The Functional Significance of High Cysteine Content in Eye Lens γ-Crystallins

Abstract

Cataract disease is strongly associated with progressively accumulating oxidative damage to the extremely long-lived crystallin proteins of the lens. Cysteine oxidation affects crystallin folding, interactions, and light-scattering aggregation especially strongly due to the formation of disulfide bridges. Minimizing crystallin aggregation is crucial for lifelong lens transparency, so one might expect the ubiquitous lens crystallin superfamilies (α and βγ) to contain little cysteine. Yet, the Cys content of γ-crystallins is well above the average for human proteins. We review literature relevant to this longstanding puzzle and take advantage of expanding genomic databases and improved machine learning tools for protein structure prediction to investigate it further. We observe remarkably low Cys conservation in the βγ-crystallin superfamily; however, in γ-crystallin, the spatial positioning of Cys residues is clearly fine-tuned by evolution. We propose that the requirements of long-term lens transparency and high lens optical power impose competing evolutionary pressures on lens βγ-crystallins, leading to distinct adaptations: high Cys content in γ-crystallins but low in βB-crystallins. Aquatic species need more powerful lenses than terrestrial ones, which explains the high methionine content of many fish γ- (and even β-) crystallins. Finally, we discuss synergies between sulfur-containing and aromatic residues in crystallins and suggest future experimental directions.

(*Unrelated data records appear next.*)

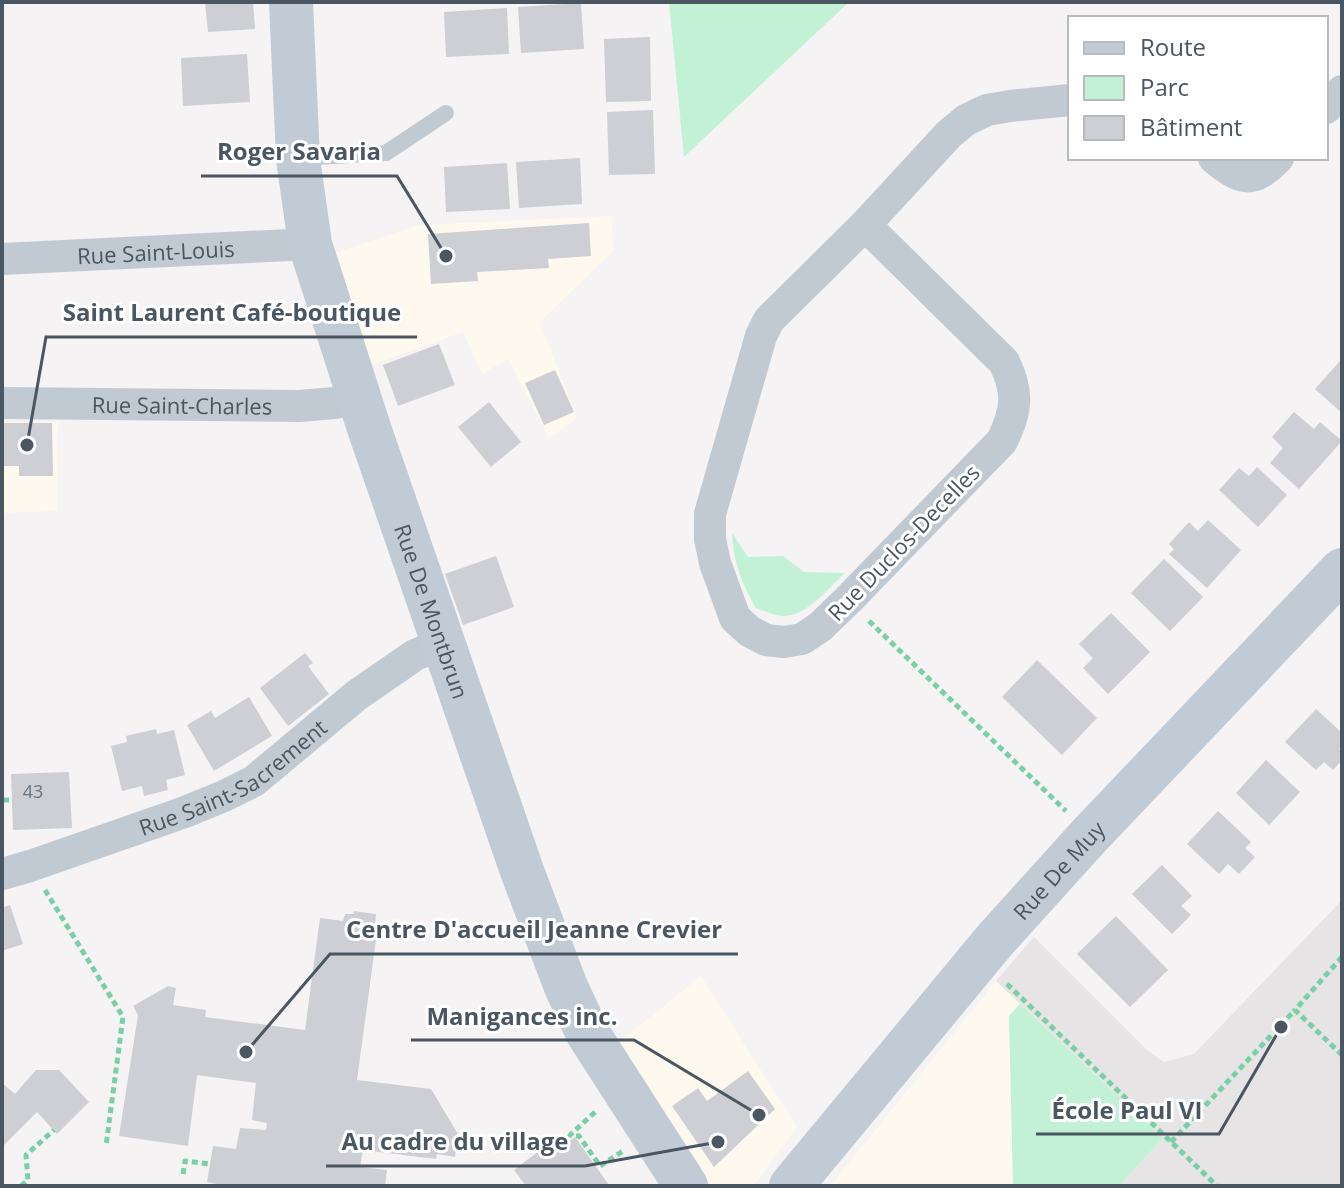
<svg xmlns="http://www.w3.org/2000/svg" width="1344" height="1188" font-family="'Open Sans',sans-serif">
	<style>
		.commercial { fill: #fdf9ef }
		.education { fill: #e6e4e5 }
		.green { fill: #c3f1d5 }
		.building { fill: #cdcfd5 }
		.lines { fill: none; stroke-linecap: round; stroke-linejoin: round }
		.path { stroke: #7ad0a6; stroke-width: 5; stroke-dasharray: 6 4; stroke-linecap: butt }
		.lane { stroke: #c1cad2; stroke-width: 16 }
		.street { stroke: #c1cad2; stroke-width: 32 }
		.secondary { stroke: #c1cbd6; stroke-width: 44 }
		.labels { text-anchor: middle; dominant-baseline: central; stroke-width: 6; stroke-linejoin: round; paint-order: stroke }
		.number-label { font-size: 18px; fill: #6b747e }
		.street-label { font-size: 22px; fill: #4a5661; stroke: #fff }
		.leader { fill: none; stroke: #4a5661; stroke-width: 3 }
		.callout-dot { fill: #4a5661; stroke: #fff; stroke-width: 3 }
		.callout-label { font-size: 24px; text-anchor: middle; font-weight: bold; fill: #4a5661; stroke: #fff; stroke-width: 6; stroke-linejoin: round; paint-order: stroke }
	</style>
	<rect width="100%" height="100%" fill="#f5f3f3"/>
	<g class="commercial">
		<path d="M611,216l3,34 -74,72 37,96 -28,20 -41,-79 -26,15 -19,-42 -94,34 -37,-112 86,-29z"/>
		<path d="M2,422h56l-1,89 -54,2z"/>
		<path d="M701,976l96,151 -44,59h-42l-94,-142z"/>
		<path d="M996,981l24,23 -11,12 4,170h-183z"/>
	</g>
	<path class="education" d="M1342,900v286h-223l44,-48 -167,-157 38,-44 112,112 18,13 30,-8z"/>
	<g class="green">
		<path d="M669,2h180l-165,155z"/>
		<path d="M732,533l16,24 35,-1 21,16 41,1c-17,15 -39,45 -64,43 -8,-1 -17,-5 -25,-8 -15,-26 -22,-45 -24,-75z"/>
		<path d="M1020,1004l143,134 -44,48h-106l-4,-170z"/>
	</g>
	<g class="building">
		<path d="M205,2h48l2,27 -47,3z"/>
		<path d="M581,3l3,46 -63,4 -3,-46z"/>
		<path d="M507,8l2,46 -63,3 -2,-45z"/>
		<path d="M650,37l1,64 -45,1 -2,-63z"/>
		<path d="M247,54l3,48 -67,4 -2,-48z"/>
		<path d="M653,110l2,64 -46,1 -2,-63z"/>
		<path d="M580,158l2,46 -63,4 -3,-46z"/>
		<path d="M507,163l3,46 -64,3 -2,-45z"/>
		<path d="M589,223l2,33 -43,3 1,9 -72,4 1,9 -47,3 -3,-50z"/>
		<path d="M439,344l16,41 -57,21 -15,-41z"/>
		<path d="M1342,359v54l-27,-24z"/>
		<path d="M555,370l19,42 -30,13 -19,-42z"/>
		<path d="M489,402l32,40 -30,25 -33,-40z"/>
		<path d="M1294,412l20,17 6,-7 22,19 -43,48 -29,-26 13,-15 -11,-11z"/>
		<path d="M2,423h50l1,53h-34v-10h-17z"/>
		<path d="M1257,467l30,28 -29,32 -39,-37 20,-22 10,8z"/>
		<path d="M1208,520l33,30 -34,38 -38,-34 5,-5 -5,-5 20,-22 9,9z"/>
		<path d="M496,556l18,51 -51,18 -18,-51z"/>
		<path d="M1164,559l39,38 -33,34 -39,-38z"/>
		<path d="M1111,613l39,39 -42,42 -25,-26 10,-10 -14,-14z"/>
		<path d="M305,653l8,10 -5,3 21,28 -41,32 -28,-38z"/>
		<path d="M1037,660l60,58 -35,37 -60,-58z"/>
		<path d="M249,697l23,39 -58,35 -27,-46 24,-14 4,7z"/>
		<path d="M1316,709l26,24v12l-3,4 3,3v8l-9,10 -9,-8 -8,8 -31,-28z"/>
		<path d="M156,729l1,5 17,-4 11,45 -19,5 2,10 -24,6 -2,-10 -20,5 -11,-45 16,-4 -1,-6z"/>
		<path d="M1266,760l34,32 -31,33 -33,-32z"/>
		<path d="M69,772l3,56 -59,2 -2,-56z"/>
		<path d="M1218,811l33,31 -6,6 10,9 -16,17 -11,-10 -9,10 -32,-30z"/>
		<path d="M1162,865l30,31 -11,10 10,9 -19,19 -40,-40z"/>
		<path d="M10,905l13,39 -21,7v-43z"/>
		<path d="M354,911l22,3 -1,11h3l-21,155 74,9 27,45 -3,23 -18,-3 -1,5 -73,-9 -3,17 27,3 -2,16h-159l-19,-4 6,-36 23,3 4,-21 26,2 1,-7 -15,-3 4,-37 -59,-8 -9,71 -69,-10 19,-121 -5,-9 35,-20 8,2 -3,17 33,5 -1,7 100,13 15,-112 23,3 2,-7h9z"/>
		<path d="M1116,916l52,54 -38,37 -53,-53z"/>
		<path d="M36,1070h23l30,32 -32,32 -20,-22 -35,35v-64l13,11z"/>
		<path d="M748,1071l27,38 -61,58 -42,-61 26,-18 9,13z"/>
		<path d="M575,1137l34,48 -2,1h-81l-12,-16 29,-22 6,8z"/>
	</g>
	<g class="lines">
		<g class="path">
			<path d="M869,621l197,190"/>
			<path d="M3,800h9"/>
			<path d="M45,890l78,127 -17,129"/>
			<path d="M1342,957l-47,53 47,45"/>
			<path d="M1007,984l210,202"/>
			<path d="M595,1112l-25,23 9,1 21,30 23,-15"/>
			<path d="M1171,1142l124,-132"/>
			<path d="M183,1174l2,-13 25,3"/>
			<path d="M21,1186l7,-6 -2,-25 28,-25"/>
		</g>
		<path class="lane" d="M299,158l87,-5 60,-40"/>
		<g class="street">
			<path d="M1326,108l16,-17"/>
			<path d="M1214,158c27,22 38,27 64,0"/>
			<path d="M865,225l139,137c15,31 13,48 -2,79l-154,159 -28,27 -18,12 -18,3 -18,-2 -17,-9 -14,-13 -20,-55 -5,-24v-25l51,-178 8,-16 96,-95 84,-91 17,-14 21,-10 23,-4 60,-6"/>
			<path id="s1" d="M2,259l308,-15"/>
			<path id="s2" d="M2,403l297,3 36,-3 25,-7"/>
			<path id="s3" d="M2,874l28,-8 155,-54 39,-16 30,-15 103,-86 58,-40 29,-12"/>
		</g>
		<g class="secondary">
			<path id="s4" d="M291,2l7,157 12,85 59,184 153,443 44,116 21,45 99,154"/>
			<path id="s5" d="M791,1186l204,-246 94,-104 253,-266"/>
		</g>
	</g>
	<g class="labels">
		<g class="number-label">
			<text x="33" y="791">43</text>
		</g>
		<g class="street-label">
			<text stroke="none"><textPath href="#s1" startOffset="154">Rue Saint-Louis</textPath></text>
			<text stroke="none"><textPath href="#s2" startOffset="180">Rue Saint-Charles</textPath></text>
			<text transform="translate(903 542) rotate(-46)">Rue Duclos-Decelles</text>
			<text stroke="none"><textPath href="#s4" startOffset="630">Rue De Montbrun</textPath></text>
			<text stroke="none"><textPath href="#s3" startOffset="252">Rue Saint-Sacrement</textPath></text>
			<text stroke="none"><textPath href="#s5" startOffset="414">Rue De Muy</textPath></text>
		</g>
	</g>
	<path class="leader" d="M446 256L397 176H201M27 445L46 337H417M246 1052L330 954H738M759 1115L634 1040H411M1281 1027L1219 1134H1036M718 1142L585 1166H326"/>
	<g class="callout-dot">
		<circle cx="446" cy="256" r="8"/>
		<circle cx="27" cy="445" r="8"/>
		<circle cx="246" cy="1052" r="8"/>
		<circle cx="759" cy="1115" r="8"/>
		<circle cx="1281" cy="1027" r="8"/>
		<circle cx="718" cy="1142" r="8"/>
	</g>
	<g class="callout-label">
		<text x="299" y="160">Roger Savaria</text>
		<text x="232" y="321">Saint Laurent Café-boutique</text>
		<text x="534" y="938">Centre D'accueil Jeanne Crevier</text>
		<text x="522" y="1025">Manigances inc.</text>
		<text x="1127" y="1119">École Paul VI</text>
		<text x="455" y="1150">Au cadre du village</text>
	</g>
	<rect width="1344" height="1188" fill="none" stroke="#4a5661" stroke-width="8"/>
	<rect x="1068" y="16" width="260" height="144" fill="#ffffff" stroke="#b7bbc0" stroke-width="2"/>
	<rect x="1084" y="42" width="40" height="12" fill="#c1cbd6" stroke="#b7bbc0" stroke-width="2"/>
	<text x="1140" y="56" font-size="24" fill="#4a5661">Route</text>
	<rect x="1084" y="76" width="40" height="24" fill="#c3f1d5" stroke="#b7bbc0" stroke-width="2"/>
	<text x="1140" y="96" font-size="24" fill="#4a5661">Parc</text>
	<rect x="1084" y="116" width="40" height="24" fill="#cdcfd5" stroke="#b7bbc0" stroke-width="2"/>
	<text x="1140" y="136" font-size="24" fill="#4a5661">Bâtiment</text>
</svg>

Keywords: cataract; crystallin; cysteine; disulfide; eye lens; methionine; protein aggregation; protein evolution; protein misfolding; refractive index.

Figure 1

Protein sequence similarity among βγ- and γ-crystallins. Crystallin sequences from chordates (tunicate, lancelet, hagfish) cluster with that of the sea lamprey, a representative of the most basal vertebrates (Cluster 1). The next major group of crystallins to split (Cluster 2) include γS-crystallins from many organisms. From there, two more large groups of γ-crystallins split off. Group 3 includes mammalian γD-crystallins (kangaroo, human, cow, mouse). as well as other γ-crystallins found in lobe-finned fish (coelacanth), chondrichthyans (bamboo shark), bony fish (zebrafish), crocodilians (alligator), and amphibians (clawed frog). Finally, group 4 comprises fish-specific γM-crystallins from the zebrafish and bamboo shark.

Figure 2

Phylogenetic tree for βγ- and γ-crystallins. Nucleic acid sequences coding for crystallin proteins from the tunicate and lancelet are highly similar. The labels are color coded according to the protein sequence clusters described in Figure 1.

Figure 3

Experimentally determined structures of representative βγ- and γ-crystallins. The double Greek key fold is common to βγ-crystallins. (A) Tunicate (Ciona intestinalis) βγ-crystallin (PDB ID: 2BV2) [132]. (B) Human γS-crystallin (PDB ID: 2M3T) [58]. (C) Human γD-crystallin (PDB ID: 2KLJ) [133]. (D) Zebrafish γM7-crystallin (PDB ID: 2M3C) [134]. The individual Greek key motifs are colored in pink, green, yellow, and blue from N- to C-terminus.

Figure 4

Cysteine in representative γ-crystallins. (A–C) Human γS-crystallin (PDB ID: 2M3T) [58]. Inset of the cysteine loop, formed by C23, C25, and C27 along with surrounding residues. (D–F) Human γD-crystallin (PDB ID: 2KLJ) [133]. (G–I) Zebrafish γM7-crystallin (PDB ID: 2M3C) [134]. Note that we use the UniProt convention for numbering γ-crystallin residues in this paper, counting Met1 as the first residue even though it is absent from the mature form of the protein. In other papers, we and others have used the PDB numbering scheme of Basak et al. [137] or the traditional scheme based on alignment to human γB-crystallin.

Figure 5

Methionine in representative γ-crystallins. (A) Human γS-crystallin (PDB ID: 2M3T) [58]. (B) Human γD-crystallin (PDB ID: 2KLJ) [133]. (C) Zebrafish γM7-crystallin (PDB ID: 2M3C) [134].

Figure 6

Combined solvent-accessible surface area (SASA), in square Angstroms, of Cys residues by domain in solution NMR structures or D-I-TASSER predicted structures of representative γ-crystallins. Protein nomenclature follows UniProt. Orange = N-terminal cysteines; blue = C-terminal cysteines. Red dashed lines indicate the mean SASA for a control buried Cys that is conserved in almost all of the γ-crystallins, e.g., C83 in human γS (see Figure 4C). Black dashed lines indicate the mean + standard deviation for the control buried SASA.